TEXTE À ÉTUDIER:

┌──

Une Toulousaine piégée dans la Turquie d'Erdogan

Une Toulousaine franco-turque d'origine kurde, qui était partie combattre Daech en Syrie, a été arrêtée à l'aéroport d'Istanbul, accusée par les autorités de préparer un attentat suicide. Un épisode qui illustre le durcissement du régime d'Erdogan à l'égard des Kurdes mais aussi la complexité de la situation de la région à l'heure où une trêve fragile a lieu en Syrie. Elle pourrait être un symbole. Celui de la guerre qui ravage la Syrie. Celui de ces Kurdes – de ces femmes kurdes en l'occurrence – qui ont tout quitté en Occident pour aller courageusement combattre Daech en prenant les armes. Celui, enfin, de la Turquie d'Erdogan, dont le régime se durcit un peu plus chaque jour depuis la tentative de putsch raté de cet été. Oui, Ebru Firat, une jeune étudiante Toulousaine en médecine, pourrait être ce symbole depuis qu'elle a été arrêtée le 8 septembre 2016 à l'aéroport Ataturk d'Istanbul par la police turque. 

Sur le chemin du retour en France, cette jeune femme se voit accusée d'avoir voulu préparer un attentat suicide dans la capitale pour le compte du PKK, le parti des travailleurs du Kurdistan, considéré comme organisation terroriste par les autorités du pays. Ebru Firat, que France 2 avait rencontrée en janvier dernier pour un reportage sur les Français qui se battent contre Daech, est depuis emprisonnée. Piégée dans la Turquie d'Erdogan ; piégée dans un pays qui est au cœur des tractations diplomatiques qui tentent de résoudre le conflit syrien. Syrie : ces Français partis se battre contre l'État islamique.

Ne pas froisser Erdogan 

Difficile pour l'heure de savoir si la jeune Ebru Firat pourra recouvrer la liberté et regagner la France. Difficile car les chancelleries occidentales ne peuvent pas froisser Recep Tayyip Erdogan, le président turc, acteur clé de deux dossiers inextricablement liés : celui du conflit syrien et de la lutte contre Daech ; et celui des réfugiés qui frappent à la porte de l'Europe. Les relations avec Erdogan se sont considérablement compliquées depuis la tentative de putsch raté. Le président turc s'est lancé dans de vastes purges qui dépassent, d'évidence, les seuls putschistes et concernent des opposants et notamment des Kurdes. Le régime a ainsi suspendu 11 500 professeurs suspectés de soutenir un parti pro-kurde.

└──

Données recueillies:

┌──

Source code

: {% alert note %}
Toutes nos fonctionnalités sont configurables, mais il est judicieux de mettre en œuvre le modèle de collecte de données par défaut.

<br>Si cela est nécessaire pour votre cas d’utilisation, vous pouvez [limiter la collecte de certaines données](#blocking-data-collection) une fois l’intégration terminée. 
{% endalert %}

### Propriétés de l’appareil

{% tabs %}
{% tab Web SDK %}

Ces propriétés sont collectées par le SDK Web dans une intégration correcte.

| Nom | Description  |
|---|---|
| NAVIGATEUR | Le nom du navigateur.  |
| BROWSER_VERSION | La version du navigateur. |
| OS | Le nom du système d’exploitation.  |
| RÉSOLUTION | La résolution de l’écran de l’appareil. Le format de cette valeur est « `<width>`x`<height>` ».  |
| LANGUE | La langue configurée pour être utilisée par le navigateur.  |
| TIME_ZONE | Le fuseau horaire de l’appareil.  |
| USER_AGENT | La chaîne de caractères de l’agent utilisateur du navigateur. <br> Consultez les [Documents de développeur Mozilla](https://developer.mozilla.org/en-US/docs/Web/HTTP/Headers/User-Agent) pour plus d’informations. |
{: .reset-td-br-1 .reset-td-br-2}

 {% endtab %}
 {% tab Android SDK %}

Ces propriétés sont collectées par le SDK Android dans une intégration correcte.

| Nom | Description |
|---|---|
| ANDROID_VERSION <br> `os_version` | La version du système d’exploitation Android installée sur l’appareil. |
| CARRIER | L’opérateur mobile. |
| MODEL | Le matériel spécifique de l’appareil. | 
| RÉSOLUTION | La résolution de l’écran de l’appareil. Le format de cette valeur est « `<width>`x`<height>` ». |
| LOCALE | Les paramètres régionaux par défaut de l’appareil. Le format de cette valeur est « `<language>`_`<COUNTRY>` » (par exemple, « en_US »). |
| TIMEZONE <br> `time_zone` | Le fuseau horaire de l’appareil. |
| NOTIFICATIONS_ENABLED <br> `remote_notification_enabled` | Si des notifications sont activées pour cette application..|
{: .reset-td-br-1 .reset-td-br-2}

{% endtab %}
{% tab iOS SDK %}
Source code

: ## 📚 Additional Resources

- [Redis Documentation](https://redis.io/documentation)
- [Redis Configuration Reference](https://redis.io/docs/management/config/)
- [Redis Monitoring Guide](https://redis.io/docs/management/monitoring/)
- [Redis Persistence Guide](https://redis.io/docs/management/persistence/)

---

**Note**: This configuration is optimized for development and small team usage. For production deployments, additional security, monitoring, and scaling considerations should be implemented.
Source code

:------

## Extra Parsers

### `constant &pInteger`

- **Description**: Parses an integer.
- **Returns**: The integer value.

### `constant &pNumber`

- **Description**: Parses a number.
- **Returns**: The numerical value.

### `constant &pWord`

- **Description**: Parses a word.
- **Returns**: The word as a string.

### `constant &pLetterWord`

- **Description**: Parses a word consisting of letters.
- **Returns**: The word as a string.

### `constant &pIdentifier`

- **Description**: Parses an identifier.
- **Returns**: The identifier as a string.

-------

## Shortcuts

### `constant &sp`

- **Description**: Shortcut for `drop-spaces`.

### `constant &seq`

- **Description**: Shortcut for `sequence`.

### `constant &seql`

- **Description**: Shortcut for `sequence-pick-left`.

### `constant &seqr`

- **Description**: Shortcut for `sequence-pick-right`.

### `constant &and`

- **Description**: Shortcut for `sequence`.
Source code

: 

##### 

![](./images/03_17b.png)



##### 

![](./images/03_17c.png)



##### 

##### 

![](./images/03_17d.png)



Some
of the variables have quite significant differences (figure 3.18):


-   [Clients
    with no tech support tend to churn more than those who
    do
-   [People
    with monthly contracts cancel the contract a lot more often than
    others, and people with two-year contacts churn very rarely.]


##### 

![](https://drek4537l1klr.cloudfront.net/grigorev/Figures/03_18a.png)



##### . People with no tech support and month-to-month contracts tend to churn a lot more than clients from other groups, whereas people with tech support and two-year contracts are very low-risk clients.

└──

MISE EN PRATIQUE:
1) Citez l'article sur Ebru Firat en commençant à « Ne pas froisser » et en terminant à « un parti pro-kurde. ».
2) Rédigez la suite de l'article sur Ebru Firat à partir de sa dernière phrase.

RÉPONSES CI-DESSOUS:
1)
Ne pas froisser Erdogan 

Difficile pour l'heure de savoir si la jeune Ebru Firat pourra recouvrer la liberté et regagner la France. Difficile car les chancelleries occidentales ne peuvent pas froisser Recep Tayyip Erdogan, le président turc, acteur clé de deux dossiers inextricablement liés : celui du conflit syrien et de la lutte contre Daech ; et celui des réfugiés qui frappent à la porte de l'Europe. Les relations avec Erdogan se sont considérablement compliquées depuis la tentative de putsch raté. Le président turc s'est lancé dans de vastes purges qui dépassent, d'évidence, les seuls putschistes et concernent des opposants et notamment des Kurdes. Le régime a ainsi suspendu 11 500 professeurs suspectés de soutenir un parti pro-kurde.

2)
Purges contre les Kurdes 

Le 8 septembre justement, date de l'arrestation d'Ebru Firat, le président Erdogan a assuré: «nous avons mené et menons actuellement les opérations les plus importantes de l'histoire contre l'organisation terroriste du PKK, à la fois à l'intérieur et en dehors de nos frontières». Et gare à ceux, comme notre ministre des Affaires étrangères, Jean-Marc Ayrault, qui l'appellent à respecter l'État de droit et à arrêter les purges. «Il devrait se mêler de ses affaires», avait rétorqué Recep Tayyip Erdogan dans une interview à la chaîne Al-Jazeera.

Le réchauffement diplomatique pourrait venir de la situation en Syrie. La Turquie s'est, en effet, félicitée de l'accord entre Américains et Russes sur une trêve. Commencée lundi, elle pourrait se prolonger de 48 heures pour permettre d'acheminer de l'aide humanitaire. L'accord russo-américain a été accueilli «avec satisfaction» par Ankara. En faisant revenir ainsi Erdogan dans le jeu diplomatique, les Occidentaux peuvent peut-être espérer le ramener vers plus de modération. Alors que la Turquie est engagée dans une opération terrestre en Syrie contre l'organisation de l'État islamique, et surtout contre les combattants kurdes du PYD (équivalent syrien du PKK de Turquie), le président turc a fait un geste inattendu en faveur du fondateur du PKK, Abdullah Öcalan. A l'occasion de l'Aïd al-Adha, il a autorisé la famille du dirigeant à lui rendre visite dans sa prison, le 12 septembre, pour la première fois en deux ans. Un geste qui peut peut-être redonner espoir aux proches d'Ebru Firat. 

Philippe Rioux 

DES COMBATTANTES KURDES EN PREMIÈRE LIGNE CONTRE DAECH 

Leur lutte contre Daech stupéfait et séduit le monde entier. Ces femmes sont Kurdes de Turquie, de Syrie, d'Iran mais aussi binationaux d'Europe. Parmi elles, plusieurs Françaises qui ont tout abandonné pour lutter contre l'EI. Engagées au sein des Unités de protection du peuple ou des Unités de défense féminines, elles sont les héritières d'un mouvement de résistance créé il y a près de quarante ans en Turquie autour de Sakiné Cansiz, cofondatrice du PKK (Parti des travailleurs du Kurdistan). Ces «amazones» seraient entre 15 000 et 20 000, formées au maniement des armes, à la guérilla et à la survie en milieu hostile. Sachant que les jihadistes leur réservent le pire des martyres lorsqu'elles sont capturées, elles préfèrent se donner la mort que de se rendre. Au lendemain des attentats de Paris, plusieurs d'entre elles ont même, via internet, proposé à la France : «de venir à Paris pour l'aider à traquer les soldats de Daech ».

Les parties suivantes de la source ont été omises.